The observations are arranged by label. Because the incremental learning software does not start computing performance metrics until it processes all labels at least once, shuffle the data set.

[n,p] = size(X)
n = 31572
p = 34023
rng(1);
shflidx = randperm(n);
X = X(shflidx,:);
Y = Y(shflidx);

Determine the number of classes in the data.

cats = categories(Y);
maxNumClasses = numel(cats);

Create a naive Bayes incremental learner. Specify the number of classes, a metrics warmup period of 0, and a metrics window size of 1000. Because predictor $\mathit{j}$ is the word frequency of word $\mathit{j}$ in the dictionary, specify that the predictors are conditionally, jointly multinomial, given the class.

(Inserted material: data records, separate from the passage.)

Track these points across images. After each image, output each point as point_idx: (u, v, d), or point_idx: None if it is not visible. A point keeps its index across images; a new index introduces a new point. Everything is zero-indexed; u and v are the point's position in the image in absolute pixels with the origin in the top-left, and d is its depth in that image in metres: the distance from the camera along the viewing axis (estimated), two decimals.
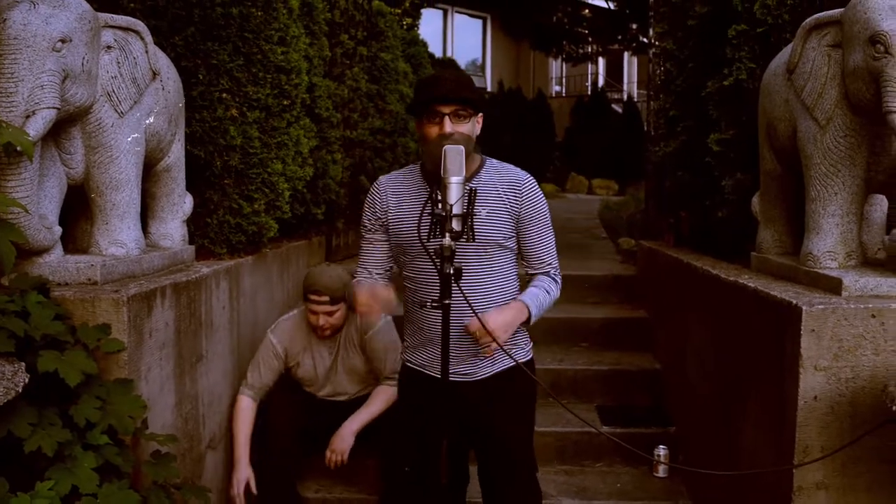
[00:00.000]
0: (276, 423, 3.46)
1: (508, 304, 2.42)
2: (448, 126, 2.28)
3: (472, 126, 2.36)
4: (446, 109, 2.29)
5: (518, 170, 2.50)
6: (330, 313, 3.38)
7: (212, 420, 3.21)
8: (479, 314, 2.27)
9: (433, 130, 2.31)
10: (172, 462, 2.49)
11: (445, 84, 2.31)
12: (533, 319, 2.43)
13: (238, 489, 3.33)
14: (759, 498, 2.74)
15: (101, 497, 2.14)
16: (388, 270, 2.58)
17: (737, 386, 3.01)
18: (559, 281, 2.56)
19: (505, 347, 2.36)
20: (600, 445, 3.88)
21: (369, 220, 2.53)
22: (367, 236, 2.55)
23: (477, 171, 2.43)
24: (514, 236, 2.47)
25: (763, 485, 2.68)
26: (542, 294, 2.48)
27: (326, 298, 3.34)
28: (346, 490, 3.59)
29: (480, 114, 2.41)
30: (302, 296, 3.49)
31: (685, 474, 3.69)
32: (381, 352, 3.44)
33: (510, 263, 2.51)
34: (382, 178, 2.57)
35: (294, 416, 3.46)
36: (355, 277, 2.59)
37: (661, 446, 3.78)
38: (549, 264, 2.55)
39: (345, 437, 3.39)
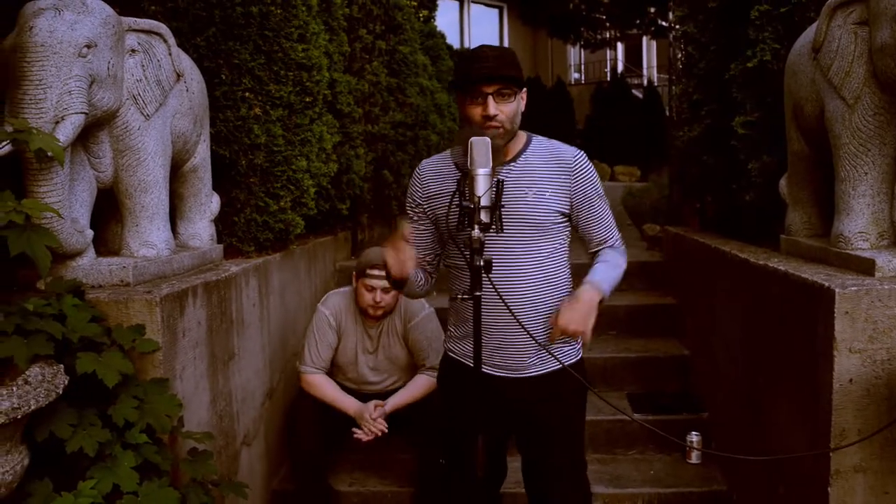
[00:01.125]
0: (301, 422, 3.49)
1: (579, 293, 2.24)
2: (492, 107, 2.17)
3: (517, 104, 2.24)
4: (489, 89, 2.17)
5: (567, 146, 2.39)
6: (387, 290, 3.40)
7: (245, 416, 3.25)
8: (555, 312, 2.22)
9: (476, 111, 2.20)
10: (209, 459, 2.52)
11: (487, 61, 2.18)
12: (607, 299, 2.30)
13: (373, 413, 3.40)
14: (796, 482, 2.73)
15: (142, 495, 2.17)
16: (436, 257, 2.50)
17: (768, 370, 2.99)
18: (624, 251, 2.47)
19: (552, 350, 2.30)
20: (632, 433, 3.87)
21: (410, 206, 2.46)
22: (415, 223, 2.46)
23: (523, 150, 2.34)
24: (565, 217, 2.35)
25: (799, 469, 2.66)
26: (611, 269, 2.37)
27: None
28: (379, 483, 3.61)
29: (524, 90, 2.28)
30: (355, 276, 3.51)
31: (719, 460, 3.68)
32: (423, 342, 3.48)
33: (560, 247, 2.38)
34: (424, 163, 2.47)
35: (318, 413, 3.49)
36: None
37: (694, 432, 3.77)
38: (611, 238, 2.46)
39: (385, 404, 3.46)
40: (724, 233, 4.11)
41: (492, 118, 2.18)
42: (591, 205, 2.39)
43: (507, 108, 2.21)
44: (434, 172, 2.41)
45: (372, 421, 3.40)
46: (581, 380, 2.37)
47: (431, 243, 2.48)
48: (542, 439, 2.46)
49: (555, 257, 2.37)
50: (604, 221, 2.44)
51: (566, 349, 2.41)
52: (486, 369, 2.20)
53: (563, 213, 2.35)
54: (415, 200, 2.44)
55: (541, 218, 2.30)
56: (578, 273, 2.38)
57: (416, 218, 2.44)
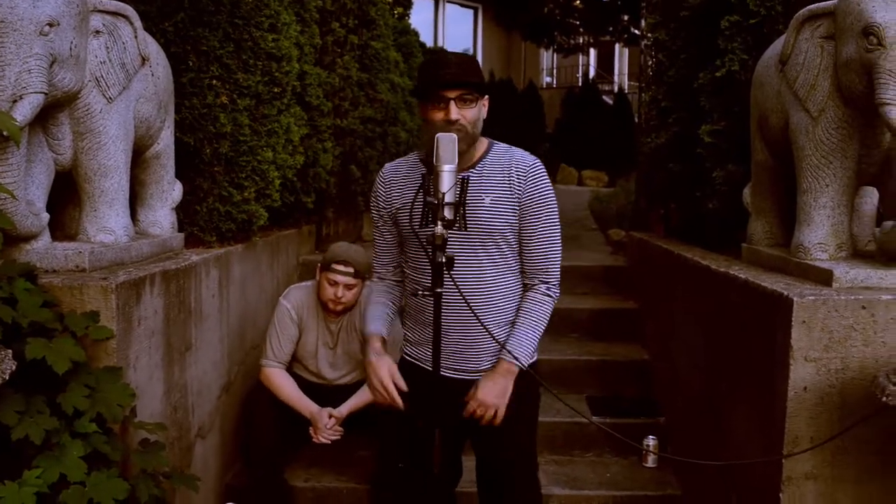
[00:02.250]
0: (258, 416, 3.46)
1: (495, 370, 2.35)
2: (454, 112, 2.20)
3: (479, 110, 2.27)
4: (451, 94, 2.21)
5: (526, 154, 2.39)
6: (350, 287, 3.40)
7: (201, 409, 3.20)
8: (474, 391, 2.32)
9: (438, 116, 2.22)
10: (161, 451, 2.48)
11: (450, 67, 2.22)
12: (527, 363, 2.35)
13: (328, 422, 3.41)
14: (748, 488, 2.76)
15: (90, 485, 2.13)
16: (399, 264, 2.53)
17: (726, 377, 3.02)
18: (555, 295, 2.42)
19: (507, 346, 2.32)
20: (590, 436, 3.89)
21: (376, 210, 2.49)
22: (378, 229, 2.51)
23: (483, 156, 2.36)
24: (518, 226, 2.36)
25: (752, 475, 2.69)
26: (534, 328, 2.38)
27: (352, 270, 3.37)
28: (336, 479, 3.58)
29: (486, 96, 2.31)
30: (319, 269, 3.49)
31: (674, 464, 3.71)
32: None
33: (514, 255, 2.40)
34: (387, 166, 2.50)
35: (276, 408, 3.46)
36: (372, 272, 2.57)
37: (651, 436, 3.79)
38: (549, 274, 2.39)
39: (340, 411, 3.45)
40: (688, 239, 4.15)
41: (453, 123, 2.20)
42: (538, 218, 2.35)
43: (468, 114, 2.24)
44: (397, 174, 2.45)
45: (326, 430, 3.40)
46: (537, 378, 2.40)
47: (398, 246, 2.50)
48: (494, 439, 2.46)
49: (514, 263, 2.39)
50: (551, 248, 2.39)
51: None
52: (443, 371, 2.20)
53: (518, 220, 2.35)
54: (378, 203, 2.47)
55: (497, 224, 2.32)
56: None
57: (380, 224, 2.49)
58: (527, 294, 2.42)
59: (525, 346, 2.36)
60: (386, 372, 2.36)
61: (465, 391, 2.38)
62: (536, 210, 2.35)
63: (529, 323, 2.39)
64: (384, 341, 2.46)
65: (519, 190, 2.33)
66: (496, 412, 2.34)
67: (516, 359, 2.33)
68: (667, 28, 4.24)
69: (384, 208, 2.46)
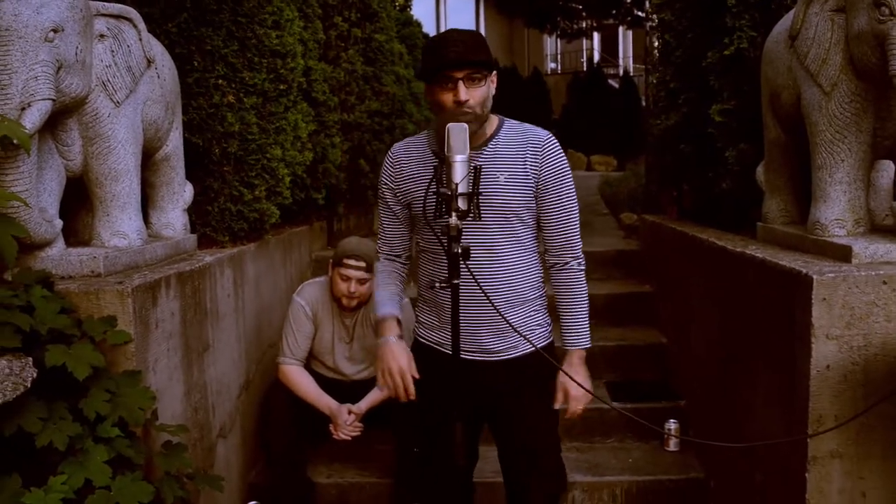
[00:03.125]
0: (277, 414, 3.46)
1: (570, 363, 2.42)
2: (463, 92, 2.14)
3: (488, 88, 2.22)
4: (459, 74, 2.14)
5: (538, 129, 2.36)
6: (362, 281, 3.38)
7: (221, 409, 3.20)
8: (568, 378, 2.37)
9: (447, 98, 2.16)
10: (184, 452, 2.48)
11: (455, 46, 2.14)
12: (589, 343, 2.44)
13: (347, 419, 3.40)
14: (773, 469, 2.74)
15: (115, 489, 2.13)
16: (407, 245, 2.51)
17: (745, 357, 3.00)
18: (584, 265, 2.43)
19: (523, 332, 2.31)
20: (610, 421, 3.88)
21: (384, 190, 2.45)
22: (385, 209, 2.47)
23: (495, 132, 2.32)
24: (535, 202, 2.34)
25: (777, 455, 2.67)
26: (583, 310, 2.43)
27: (363, 264, 3.35)
28: (358, 474, 3.59)
29: (494, 73, 2.25)
30: (331, 265, 3.48)
31: (697, 447, 3.69)
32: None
33: (533, 241, 2.40)
34: (396, 146, 2.46)
35: (295, 405, 3.46)
36: (378, 255, 2.55)
37: (672, 420, 3.78)
38: (573, 245, 2.39)
39: (360, 407, 3.44)
40: (701, 221, 4.12)
41: (463, 103, 2.15)
42: (558, 194, 2.34)
43: (477, 93, 2.18)
44: (407, 155, 2.40)
45: (346, 426, 3.39)
46: (552, 361, 2.37)
47: (407, 230, 2.49)
48: (517, 424, 2.47)
49: (529, 242, 2.39)
50: (571, 224, 2.38)
51: (538, 332, 2.43)
52: (463, 354, 2.18)
53: (533, 200, 2.34)
54: (388, 184, 2.43)
55: (513, 202, 2.30)
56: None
57: (390, 202, 2.44)
58: (561, 273, 2.42)
59: (583, 328, 2.42)
60: (406, 360, 2.33)
61: (486, 371, 2.39)
62: (555, 185, 2.33)
63: (577, 302, 2.43)
64: (400, 324, 2.43)
65: (535, 166, 2.30)
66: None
67: (582, 353, 2.44)
68: (672, 8, 4.20)
69: (393, 189, 2.42)
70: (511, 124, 2.36)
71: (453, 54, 2.14)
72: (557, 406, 2.42)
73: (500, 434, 2.56)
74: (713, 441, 3.18)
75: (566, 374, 2.37)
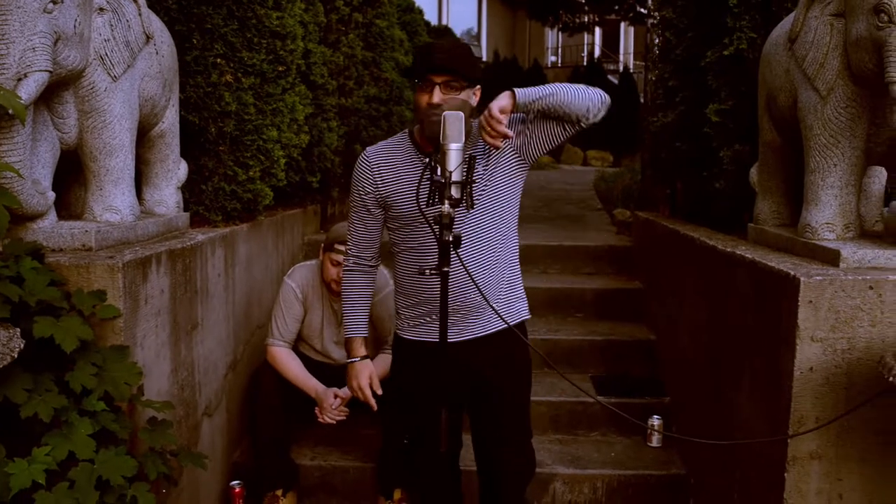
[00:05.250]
0: (264, 395, 3.47)
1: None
2: (437, 96, 2.28)
3: (467, 98, 2.35)
4: (438, 79, 2.29)
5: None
6: None
7: (208, 387, 3.21)
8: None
9: (424, 98, 2.32)
10: (169, 429, 2.49)
11: (441, 53, 2.31)
12: (522, 99, 2.29)
13: (333, 402, 3.40)
14: (753, 468, 2.77)
15: (98, 462, 2.14)
16: (378, 249, 2.62)
17: (731, 356, 3.02)
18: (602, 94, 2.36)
19: (497, 308, 2.35)
20: (594, 415, 3.90)
21: (360, 194, 2.52)
22: (359, 212, 2.55)
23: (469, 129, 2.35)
24: (522, 167, 2.46)
25: (757, 455, 2.70)
26: (554, 86, 2.34)
27: None
28: (341, 458, 3.60)
29: (478, 87, 2.40)
30: (322, 249, 3.50)
31: (679, 443, 3.72)
32: (386, 318, 3.47)
33: (515, 215, 2.52)
34: (370, 150, 2.56)
35: (282, 386, 3.47)
36: (347, 259, 2.64)
37: (655, 416, 3.81)
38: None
39: (346, 391, 3.43)
40: (694, 219, 4.14)
41: (435, 107, 2.26)
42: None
43: (452, 101, 2.28)
44: (386, 157, 2.50)
45: (332, 410, 3.40)
46: (522, 337, 2.46)
47: (377, 235, 2.59)
48: (491, 405, 2.57)
49: (513, 225, 2.52)
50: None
51: (517, 305, 2.56)
52: (449, 339, 2.25)
53: (520, 164, 2.45)
54: (366, 187, 2.51)
55: (504, 193, 2.44)
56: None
57: (369, 205, 2.52)
58: None
59: (532, 89, 2.33)
60: (366, 378, 2.63)
61: (470, 351, 2.47)
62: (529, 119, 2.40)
63: (559, 84, 2.38)
64: (365, 342, 2.66)
65: (519, 126, 2.40)
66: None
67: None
68: (674, 6, 4.20)
69: (371, 192, 2.50)
70: None
71: (437, 60, 2.30)
72: (476, 122, 2.33)
73: (474, 411, 2.65)
74: (695, 438, 3.20)
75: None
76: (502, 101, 2.27)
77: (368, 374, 2.63)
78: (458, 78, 2.31)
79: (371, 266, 2.63)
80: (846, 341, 2.41)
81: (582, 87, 2.35)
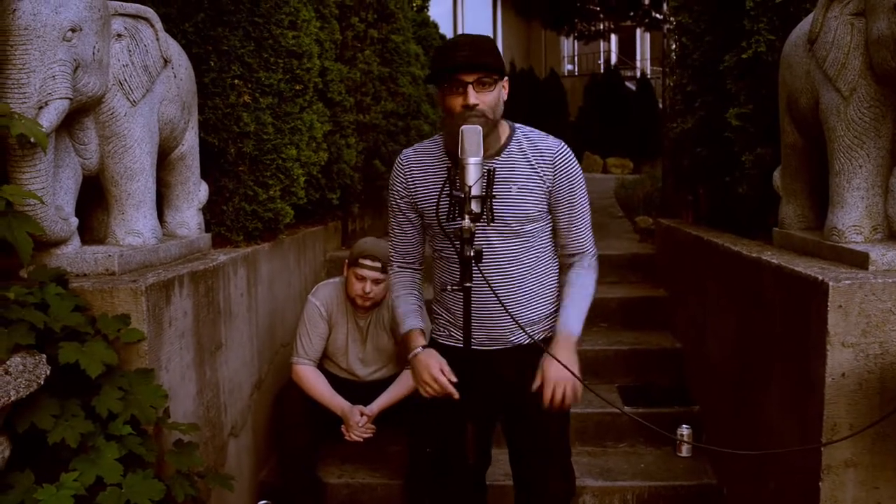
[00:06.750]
0: (290, 414, 3.47)
1: (558, 342, 2.31)
2: (472, 97, 2.11)
3: (498, 93, 2.19)
4: (469, 78, 2.12)
5: (551, 137, 2.35)
6: (377, 281, 3.39)
7: (233, 408, 3.21)
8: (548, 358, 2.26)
9: (457, 102, 2.14)
10: (195, 451, 2.49)
11: (464, 50, 2.13)
12: (579, 333, 2.36)
13: (359, 420, 3.39)
14: (786, 477, 2.71)
15: (126, 487, 2.14)
16: (420, 254, 2.51)
17: (760, 364, 2.97)
18: (596, 266, 2.45)
19: (528, 329, 2.31)
20: (622, 426, 3.86)
21: (395, 198, 2.43)
22: (397, 216, 2.45)
23: (507, 143, 2.31)
24: (548, 212, 2.37)
25: (790, 463, 2.65)
26: (582, 302, 2.38)
27: (379, 265, 3.35)
28: (369, 475, 3.59)
29: (506, 78, 2.23)
30: (346, 265, 3.49)
31: (710, 453, 3.66)
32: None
33: (547, 237, 2.42)
34: (406, 152, 2.44)
35: (308, 405, 3.46)
36: (391, 264, 2.53)
37: (684, 426, 3.76)
38: (584, 249, 2.42)
39: (371, 409, 3.44)
40: (717, 225, 4.09)
41: (472, 108, 2.13)
42: (571, 202, 2.36)
43: (487, 98, 2.16)
44: (418, 161, 2.39)
45: (359, 428, 3.39)
46: (542, 347, 2.33)
47: (420, 238, 2.48)
48: (529, 422, 2.46)
49: (542, 241, 2.40)
50: (583, 225, 2.42)
51: (547, 323, 2.46)
52: (473, 346, 2.20)
53: (546, 208, 2.35)
54: (400, 191, 2.41)
55: (525, 213, 2.31)
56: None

Mdl = incrementalClassificationNaiveBayes(MaxNumClasses=maxNumClasses,...
MetricsWarmupPeriod=0,MetricsWindowSize=1000,DistributionNames='mn');

Mdl is an incrementalClassificationNaiveBayes object. Mdl a cold model because it has not processed observation; it represents a template for training.

Measure the model performance and fit the incremental model to the training data by using the updateMetricsAndfit function. Simulate a data stream by processing chunks of 1000 observations at a time. At each iteration:

1. Process 1000 observations.

2. Overwrite the previous incremental model with a new one fitted to the incoming observation.

3. Store the current minimal cost.

This stage can take several minutes to run.

numObsPerChunk = 1000;
nchunks = floor(n/numObsPerChunk);
mc = array2table(zeros(nchunks,2),'VariableNames',["Cumulative" "Window"]);

for j = 1:nchunks
ibegin = min(n,numObsPerChunk*(j-1) + 1);
iend   = min(n,numObsPerChunk*j);
idx = ibegin:iend;
XChunk = full(X(idx,:));
Mdl = updateMetricsAndFit(Mdl,XChunk,Y(idx));
mc{j,:} = Mdl.Metrics{"MinimalCost",:};
end

Mdl is an incrementalClassificationNaiveBayes model object trained on all the data in the stream. During incremental learning and after the model is warmed up, updateMetricsAndFit checks the performance of the model on the incoming chunk of observations, and then fits the model to those observations.

Plot the minimal cost to see how it evolved during training.

figure;
plot(mc.Variables)
ylabel('Minimal Cost')
legend(mc.Properties.VariableNames)
xlabel('Iteration')

The cumulative minimal cost smoothly decreases and settles near 0.16, while the minimal cost computed for the chunk jumps between 0.14 and 0.18.